Dataset Size Categories
Small Datasets
Characteristics:
Variables: 10-30
Observations: 26-52 (6 months - 1 year weekly)
Total data points: 260-1,560
Performance: Instant processing (<1 second for most operations)
Memory Usage: <100 MB
Ideal For: Single-channel testing, small business MMM, pilot projects
Medium Datasets
Characteristics:
Variables: 30-100
Observations: 52-156 (1-3 years weekly)
Total data points: 1,560-15,600
Performance: Fast processing (1-3 seconds with acceleration)
Memory Usage: 100-500 MB
Ideal For: Multi-channel MMM, standard business applications, most use cases
Large Datasets
Characteristics:
Variables: 100-300
Observations: 104-260 (2-5 years weekly)
Total data points: 10,400-78,000
Performance: Good performance with GPU (3-8 seconds), acceptable with WASM only (8-20 seconds)
Memory Usage: 500-2000 MB
Ideal For: Enterprise MMM, comprehensive multi-market models, advanced analytics
Very Large Datasets
Characteristics:
Variables: 300-500 (subscription limit)
Observations: 260+ (5+ years weekly)
Total data points: 78,000-130,000+
Performance: Requires GPU acceleration (10-30 seconds), slow without GPU (>60 seconds)
Memory Usage: 2-4 GB
Ideal For: Global enterprise MMM, exhaustive market analysis, research applications
Note: Professional/Business plan required for 300+ variables
Subscription Limits
Variable Limits by Plan
Free Plan:
Maximum 20 variables per dataset
Suitable for testing and small models
All features available
Professional Plan:
Maximum 500 variables per dataset
Suitable for most business needs
Priority support
Business Plan:
Unlimited variables
Enterprise-scale modeling
Dedicated support
Observation Limits
Practical Limits:
Minimum: 26 observations (6 months weekly data)

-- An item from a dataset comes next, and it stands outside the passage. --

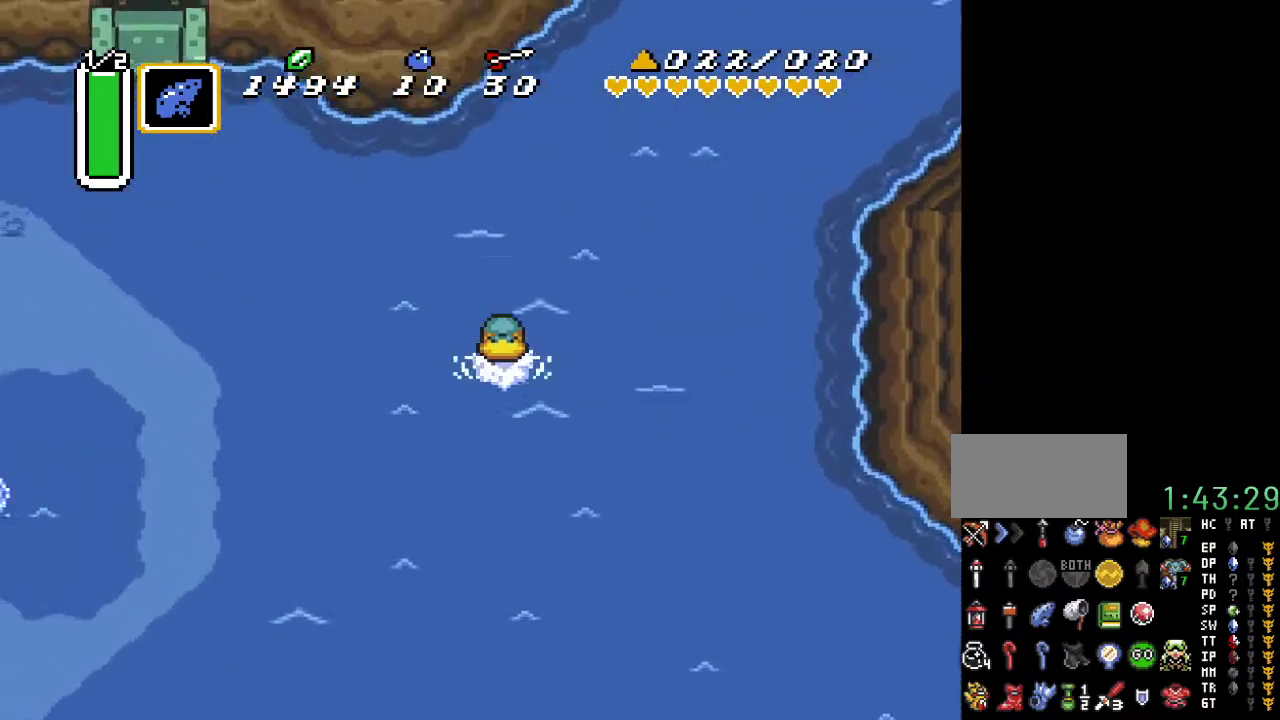
{"buttons": ["DPAD_UP", "DPAD_LEFT"], "events": [[250, "A", "down"], [333, "A", "up"]]}
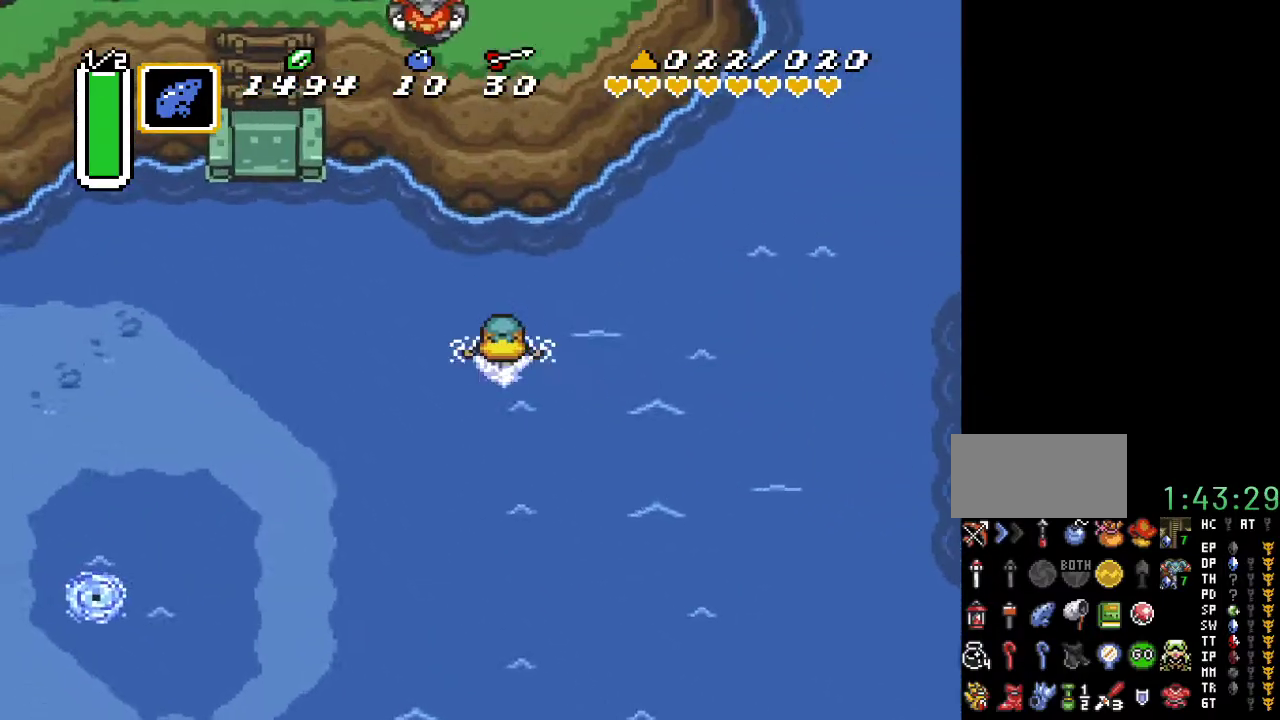
{"buttons": ["DPAD_LEFT"], "events": [[317, "DPAD_UP", "up"]]}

Recommended minimum: 52 observations (1 year)
Maximum: No hard limit, 500+ observations supported
Optimal: 52-260 observations (1-5 years)
Best Practice: More observations generally improve model reliability, but returns diminish beyond 3-5 years of data
Memory Management
Browser Memory Architecture
How MixModeler Uses Memory:
Application Code: ~50-100 MB (fixed)
Loaded Data: Variable count × Observations × 8 bytes
Example: 100 vars × 200 obs = 160 KB
Working Memory: 5-10x loaded data during operations
Example: 160 KB → 800 KB - 1.6 MB during processing
WASM Memory: Separate heap, 500 MB - 2 GB depending on operation
GPU Memory: Separate VRAM when GPU acceleration active
Browser Overhead: ~200-500 MB for Chrome/Edge
Total Typical Usage: 1-4 GB for large models
Memory-Efficient Processing
Chunked Operations: Large datasets processed in smaller chunks
How Chunking Works:
Dataset split into manageable pieces (chunk size: 1,000-10,000 rows)
Each chunk processed independently
Results aggregated at the end
Memory released after each chunk
Operations Using Chunking:
Data upload and validation
Statistical summary calculations
Correlation matrix generation (for very large variable sets)
Diagnostic test suites
User Impact: Transparent - operations complete normally, just take slightly longer
Automatic Memory Management
Garbage Collection: Browser automatically reclaims unused memory
Memory Monitoring: MixModeler tracks usage and warns if approaching limits
Automatic Cleanup: Memory released immediately after operations complete
No User Action Required: Memory management is fully automatic
Performance Optimization for Large Datasets
Acceleration Technology Stack
For 100-200 Variables:
WASM: 5-10x speedup (always available)
GPU: Additional 3-8x speedup (when available)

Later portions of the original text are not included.